In TLS 1.3, is the Binder Key in a non-PSK derived key schedule always a consistent value?

The Key Schedule in the TLS 1.3 RFC starts like this:

             0
|
v
PSK ->  HKDF-Extract = Early Secret
|
+-----> Derive-Secret(., "ext binder" | "res binder", "")
|                     = binder_key
|
+-----> Derive-Secret(., "c e traffic", ClientHello)
|                     = client_early_traffic_secret
|
+-----> Derive-Secret(., "e exp master", ClientHello)
|                     = early_exporter_master_secret
...


Later in Section 7.1, the RFC provides guidance on what to use as a substitute value for PSK if a Pre-Shared-Key is not actually used:

   If a given secret is not available, then the 0-value consisting of a
string of Hash.length bytes set to zeros is used.  Note that this
does not mean skipping rounds, so if PSK is not in use, Early Secret
will still be HKDF-Extract(0, 0).


The client_early_traffic_secret and early_exporter_master_secret include a transcript hash of the Client Hello, which includes a Random Number generated by the client. So these two keys will be different for every SSL Session.
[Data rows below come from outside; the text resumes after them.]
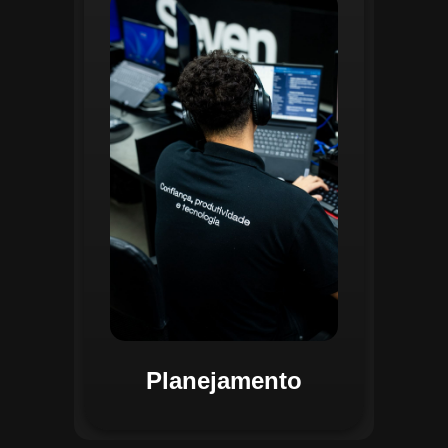
O planejamento dentro do CGI é
realizado por uma equipe
especializada que utiliza
ferramentas avançadas para
estruturar ordens de serviço, fluxos
de trabalho e parametrizações
operacionais. Essa etapa envolve a
análise detalhada de criticidade por
atividade, permitindo alocar
recursos de forma eficiente e
garantir que todas as ações estejam
alinhadas aos objetivos
estratégicos.
Planejamento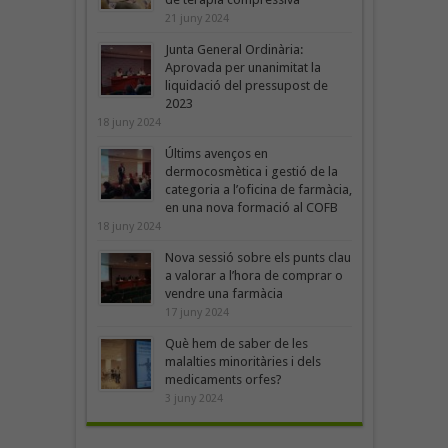
21 juny 2024
Junta General Ordinària:
Aprovada per unanimitat la
liquidació del pressupost de
2023
18 juny 2024
Últims avenços en
dermocosmètica i gestió de la
categoria a l’oficina de farmàcia,
en una nova formació al COFB
18 juny 2024
Nova sessió sobre els punts clau
a valorar a l’hora de comprar o
vendre una farmàcia
17 juny 2024
Què hem de saber de les
malalties minoritàries i dels
medicaments orfes?
3 juny 2024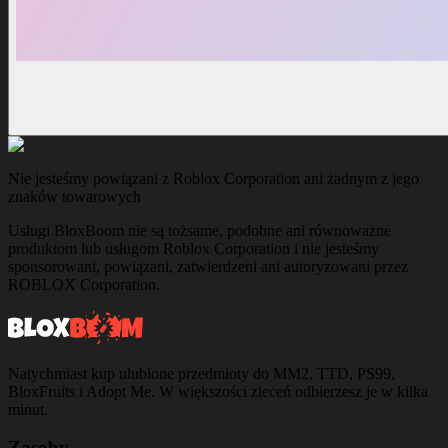
Nie jesteśmy powiązani z Roblox Corporation ani żadnym z jego
znaków towarowych
Usługi BloxBoom nie są tożsame, podobne ani równoważne
produktom lub usługom Roblox Corporation i nie jesteśmy
sponsorowani, powiązani, zatwierdzeni ani autoryzowani przez
ROBLOX Corporation.
Natychmiast kup ulubione przedmioty do MM2, TTD, PS99,
BloxFruits i Adopt Me. W większości zleceń odbierzesz je w kilka
minut.
Zasoby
However, the binder_key does not include any transcript hash. Which means (by my interpretation), the only values feeding into the binder_key secret are both known by everyone and never change (0 as the starting value, 000...0 as the substitute for PSK, and the constant labels ext binder or res binder).

Am I interpreting that correctly? If so, how is this not a reduction in security that one of the output secret keys of the key schedule never changes?